━━ Material for this task

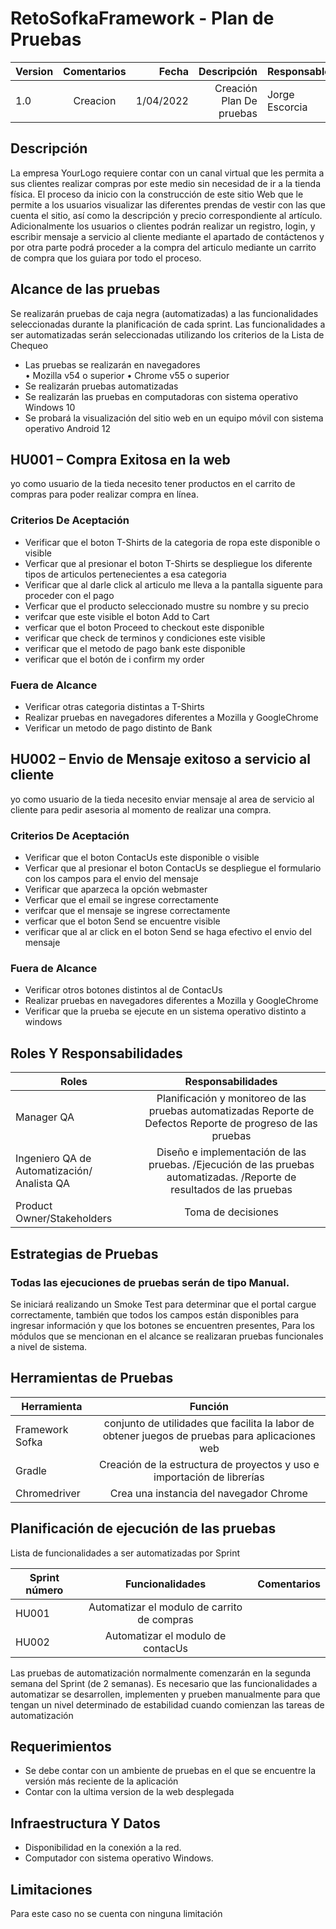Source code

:# RetoSofkaFramework - Plan de Pruebas



| Version  | Comentarios |Fecha|Descripción|Responsable|
|----------|:-------------:|------:|-------:|---------|
| 1.0  | Creacion  |1/04/2022|Creación Plan De pruebas|Jorge Escorcia|

## Descripción
La empresa YourLogo requiere contar con un canal virtual que les permita a sus clientes realizar compras por este medio sin necesidad de ir a la tienda física.
El proceso da inicio con la construcción de este sitio Web que le permite a los usuarios visualizar las diferentes prendas de vestir con las que cuenta el sitio, así como la descripción y precio correspondiente al artículo. Adicionalmente los usuarios o clientes podrán realizar un registro, login, y escribir mensaje a servicio al cliente mediante el apartado de contáctenos y por otra parte podrá proceder a la compra del articulo mediante un carrito de compra que los guiara por todo el proceso.


## Alcance de las pruebas
Se realizarán pruebas de caja negra (automatizadas) a las funcionalidades seleccionadas durante la planificación de cada sprint.
Las funcionalidades a ser automatizadas serán seleccionadas utilizando los criterios de la Lista de Chequeo
-	Las pruebas se realizarán en navegadores  
•	Mozilla v54 o superior
•	Chrome v55 o superior
-	Se realizarán pruebas automatizadas
-	Se realizarán las pruebas en computadoras con sistema operativo Windows 10
-	Se probará la visualización del sitio web en un equipo móvil con sistema operativo Android 12

## **HU001 – Compra Exitosa en la web**
 yo como usuario de la tieda
 necesito tener productos en el carrito de compras
 para poder realizar compra en línea.
 
 ### Criterios De Aceptación
 - Verificar que el boton T-Shirts de la categoria de ropa este disponible o visible
 - Verficar que al presionar el boton T-Shirts se despliegue los diferente tipos de articulos pertenecientes a esa categoria
 - Verificar que al darle click al articulo me lleva a la pantalla siguente para proceder con el pago
 - Verficar que el producto seleccionado mustre su nombre y su precio
 - verifcar que este visible el boton Add to Cart
 - verficar que el boton Proceed to checkout este disponible
 - verificar que check de terminos y condiciones este visible
 - verificar que el metodo de pago bank este disponible
 - verificar que el botón de i confirm my order

### Fuera de Alcance
- Verificar otras categoria distintas a T-Shirts
- Realizar pruebas en navegadores diferentes a Mozilla y GoogleChrome
- Verificar un metodo de pago distinto de Bank

## **HU002 – Envio de Mensaje exitoso a servicio al cliente**
 yo como usuario de la tieda
 necesito enviar mensaje al area de servicio al cliente
 para pedir asesoria al momento de realizar una compra.
 
 ### Criterios De Aceptación
 - Verificar que el boton ContacUs este disponible o visible
 - Verficar que al presionar el boton ContacUs se despliegue el formulario con los campos para el envio del mensaje
 - Verificar que aparzeca la opción webmaster
 - Verficar que el email se ingrese correctamente
 - verifcar que el mensaje se ingrese correctamente
 - verficar que el boton Send se encuentre visible
 - verificar que al ar click en el boton Send se haga efectivo el envio del mensaje
 

### Fuera de Alcance
- Verificar otros botones distintos al de ContacUs
- Realizar pruebas en navegadores diferentes a Mozilla y GoogleChrome
- Verificar que la prueba se ejecute en un sistema operativo distinto a windows

## Roles Y Responsabilidades
| Roles  | Responsabilidades |
|----------|:-------------:|
| Manager QA | Planificación y monitoreo de las pruebas automatizadas Reporte de Defectos Reporte de progreso de las pruebas||----------|:-------------:|  
|Ingeniero QA de Automatización/ Analista QA|Diseño e implementación de las pruebas. /Ejecución de las pruebas automatizadas. /Reporte de resultados de las pruebas|        |----------|:-------------:|  
|Product Owner/Stakeholders|Toma de decisiones|

## Estrategias de Pruebas
### Todas las ejecuciones de pruebas serán de tipo Manual.

Se iniciará realizando un Smoke Test para determinar que el portal cargue correctamente, también que todos los campos están disponibles para ingresar información y que los botones se encuentren presentes, Para los módulos que se mencionan en el alcance se realizaran pruebas funcionales a nivel de sistema.

## Herramientas de Pruebas
| Herramienta  | Función |
|----------|:-------------:|
|Framework Sofka|conjunto de utilidades que facilita la labor de obtener juegos de pruebas para aplicaciones web|
|Gradle|Creación de la estructura de proyectos y uso e importación de librerías|
|Chromedriver|Crea una instancia del navegador Chrome|

## Planificación de ejecución de las pruebas
Lista de funcionalidades a ser automatizadas por Sprint

|Sprint número|	Funcionalidades|	Comentarios|
|----------|:-------------:|:-------------:|
|HU001	|Automatizar el modulo de carrito de compras||	
|HU002	|	Automatizar el modulo de contacUs||

Las pruebas de automatización normalmente comenzarán en la segunda semana del Sprint (de 2 semanas).
Es necesario que las funcionalidades a automatizar se desarrollen, implementen y prueben manualmente para que tengan un nivel determinado de estabilidad cuando comienzan las tareas de automatización

## Requerimientos
- Se debe contar con un ambiente de pruebas en el que se encuentre la versión más reciente de la aplicación
- Contar con la ultima version de la web desplegada

## Infraestructura  Y Datos
- Disponibilidad en la conexión a la red.
- Computador con sistema operativo Windows.

## Limitaciones
Para este caso no se cuenta con ninguna limitación
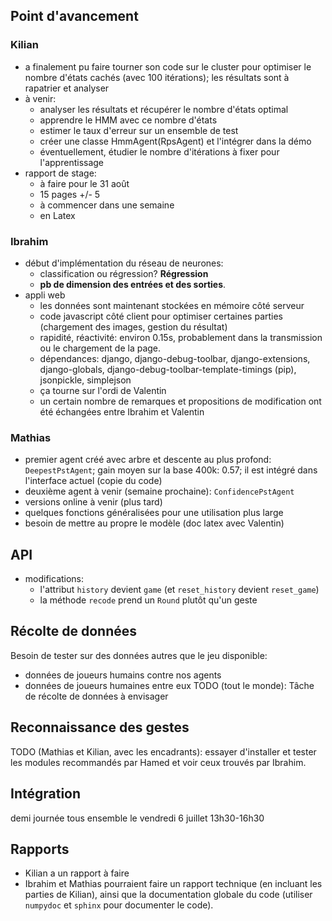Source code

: 
## Point d'avancement

### Kilian
* a finalement pu faire tourner son code sur le cluster pour optimiser le nombre d'états cachés (avec 100 itérations); les résultats sont à rapatrier et analyser
* à venir:
  * analyser les résultats et récupérer le nombre d'états optimal
  * apprendre le HMM avec ce nombre d'états
  * estimer le taux d'erreur sur un ensemble de test
  * créer une classe HmmAgent(RpsAgent) et l'intégrer dans la démo
  * éventuellement, étudier le nombre d'itérations à fixer pour l'apprentissage
* rapport de stage:
  * à faire pour le 31 août
  * 15 pages +/- 5
  * à commencer dans une semaine
  * en Latex

### Ibrahim
* début d'implémentation du réseau de neurones:
  * classification ou régression? **Régression**
  * **pb de dimension des entrées et des sorties**.
* appli web
  * les données sont maintenant stockées en mémoire côté serveur
  * code javascript côté client pour optimiser certaines parties (chargement des images, gestion du résultat)
  * rapidité, réactivité: environ 0.15s, probablement dans la transmission ou le chargement de la page.
  * dépendances: django, django-debug-toolbar, django-extensions, django-globals, django-debug-toolbar-template-timings (pip), jsonpickle, simplejson
  * ça tourne sur l'ordi de Valentin
  * un certain nombre de remarques et propositions de modification ont été échangées entre Ibrahim et Valentin

### Mathias
* premier agent créé avec arbre et descente au plus profond: `DeepestPstAgent`; gain moyen sur la base 400k: 0.57; il est intégré dans l'interface actuel (copie du code)
* deuxième agent à venir (semaine prochaine): `ConfidencePstAgent`
* versions online à venir (plus tard)
* quelques fonctions généralisées pour une utilisation plus large
* besoin de mettre au propre le modèle (doc latex avec Valentin)


## API
* modifications:
  * l'attribut `history` devient `game` (et `reset_history` devient `reset_game`)
  * la méthode `recode` prend un `Round` plutôt qu'un geste

## Récolte de données
Besoin de tester sur des données autres que le jeu disponible:
* données de joueurs humains contre nos agents
* données de joueurs humaines entre eux
TODO (tout le monde): Tâche de récolte de données à envisager

## Reconnaissance des gestes
TODO (Mathias et Kilian, avec les encadrants): essayer d'installer et tester les modules recommandés par Hamed et voir ceux trouvés par Ibrahim.

## Intégration
demi journée tous ensemble le vendredi 6 juillet 13h30-16h30

## Rapports
* Kilian a un rapport à faire
* Ibrahim et Mathias pourraient faire un rapport technique (en incluant les parties de Kilian), ainsi que la documentation globale du code (utiliser `numpydoc` et `sphinx` pour documenter le code).
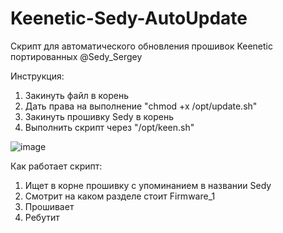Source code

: # Keenetic-Sedy-AutoUpdate
Скрипт для автоматического обновления прошивок Keenetic портированных @Sedy_Sergey

Инструкция:
1. Закинуть файл в корень
2. Дать права на выполнение "chmod +x /opt/update.sh"
3. Закинуть прошивку Sedy в корень
4. Выполнить скрипт через "/opt/keen.sh"


![image](https://user-images.githubusercontent.com/79056064/201493794-47088f14-e778-4b10-85fd-55259391a4ba.png)


Как работает скрипт:
1. Ищет в корне прошивку с упоминанием в названии Sedy
2. Смотрит на каком разделе стоит Firmware_1
3. Прошивает
4. Ребутит
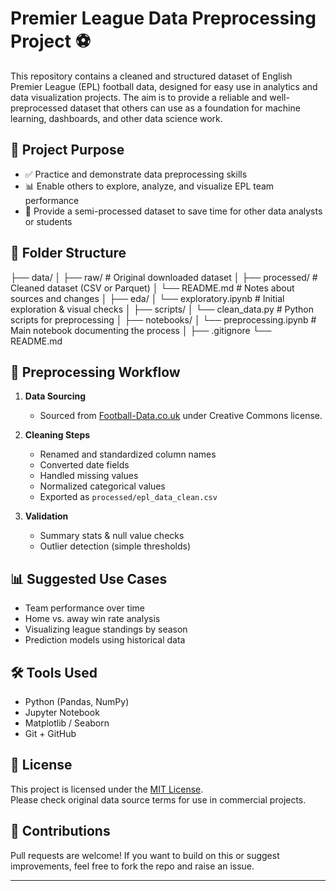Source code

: # Premier League Data Preprocessing Project ⚽

This repository contains a cleaned and structured dataset of English Premier League (EPL) football data, designed for easy use in analytics and data visualization projects. The aim is to provide a reliable and well-preprocessed dataset that others can use as a foundation for machine learning, dashboards, and other data science work.

## 📌 Project Purpose

- ✅ Practice and demonstrate data preprocessing skills
- 📊 Enable others to explore, analyze, and visualize EPL team performance
- 🧹 Provide a semi-processed dataset to save time for other data analysts or students

## 📁 Folder Structure

├── data/
│ ├── raw/ # Original downloaded dataset
│ ├── processed/ # Cleaned dataset (CSV or Parquet)
│ └── README.md # Notes about sources and changes
│
├── eda/
│ └── exploratory.ipynb # Initial exploration & visual checks
│
├── scripts/
│ └── clean_data.py # Python scripts for preprocessing
│
├── notebooks/
│ └── preprocessing.ipynb # Main notebook documenting the process
│
├── .gitignore
└── README.md

## 🧼 Preprocessing Workflow

1. **Data Sourcing**  
   - Sourced from [Football-Data.co.uk](https://www.football-data.co.uk/englandm.php) under Creative Commons license.

2. **Cleaning Steps**
   - Renamed and standardized column names
   - Converted date fields
   - Handled missing values
   - Normalized categorical values
   - Exported as `processed/epl_data_clean.csv`

3. **Validation**
   - Summary stats & null value checks
   - Outlier detection (simple thresholds)

## 📊 Suggested Use Cases

- Team performance over time
- Home vs. away win rate analysis
- Visualizing league standings by season
- Prediction models using historical data

## 🛠️ Tools Used

- Python (Pandas, NumPy)
- Jupyter Notebook
- Matplotlib / Seaborn
- Git + GitHub

## 📜 License

This project is licensed under the [MIT License](LICENSE).  
Please check original data source terms for use in commercial projects.

## 🤝 Contributions

Pull requests are welcome! If you want to build on this or suggest improvements, feel free to fork the repo and raise an issue.

---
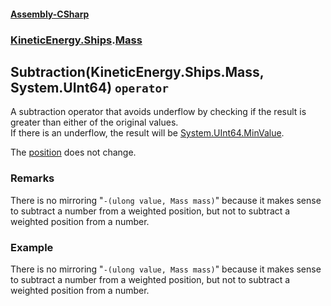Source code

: #### [Assembly-CSharp](./Assembly-CSharp.md 'Assembly-CSharp')
### [KineticEnergy.Ships](./Assembly-CSharp.md#KineticEnergy-Ships 'KineticEnergy.Ships').[Mass](./KineticEnergy-Ships-Mass.md 'KineticEnergy.Ships.Mass')
## Subtraction(KineticEnergy.Ships.Mass, System.UInt64) `operator`
A subtraction operator that avoids underflow by checking if the result is greater than either of the original values.  
            If there is an underflow, the result will be [System.UInt64.MinValue](https://docs.microsoft.com/en-us/dotnet/api/System.UInt64.MinValue 'System.UInt64.MinValue').  
            



The [position](./KineticEnergy-Ships-Mass-position.md 'KineticEnergy.Ships.Mass.position') does not change.
### Remarks
There is no mirroring "`-(ulong value, Mass mass)`" because it makes sense to subtract a number from a weighted position, but not to subtract a weighted position from a number.
### Example
There is no mirroring "`-(ulong value, Mass mass)`" because it makes sense to subtract a number from a weighted position, but not to subtract a weighted position from a number.

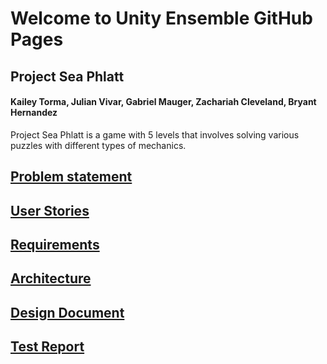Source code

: # Welcome to Unity Ensemble GitHub Pages

## Project Sea Phlatt
#### Kailey Torma, Julian Vivar, Gabriel Mauger, Zachariah Cleveland, Bryant Hernandez
Project Sea Phlatt is a game with 5 levels that involves solving various puzzles with different types of mechanics.

## [Problem statement](https://zachcleveland.github.io/UnityEnsemble/problem.html)

## [User Stories](https://zachcleveland.github.io/UnityEnsemble/userstories.html)

## [Requirements](https://zachcleveland.github.io/UnityEnsemble/requirements.html)

## [Architecture](https://zachcleveland.github.io/UnityEnsemble/architecture.html)

## [Design Document](https://zachcleveland.github.io/UnityEnsemble/design.html)

## [Test Report](https://zachcleveland.github.io/UnityEnsemble/testreport.html)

━━━━

*What the task requires*.
Starting at the line that contains "This repository contains" and ending at the line that contains "## 📁 Folder Structure", rewrite that stretch of the items with "EPL" changed to "Premier League" and nothing else altered. Give back only those lines.

*Finished task*.
This repository contains a cleaned and structured dataset of English Premier League (Premier League) football data, designed for easy use in analytics and data visualization projects. The aim is to provide a reliable and well-preprocessed dataset that others can use as a foundation for machine learning, dashboards, and other data science work.

## 📌 Project Purpose

- ✅ Practice and demonstrate data preprocessing skills
- 📊 Enable others to explore, analyze, and visualize Premier League team performance
- 🧹 Provide a semi-processed dataset to save time for other data analysts or students

## 📁 Folder Structure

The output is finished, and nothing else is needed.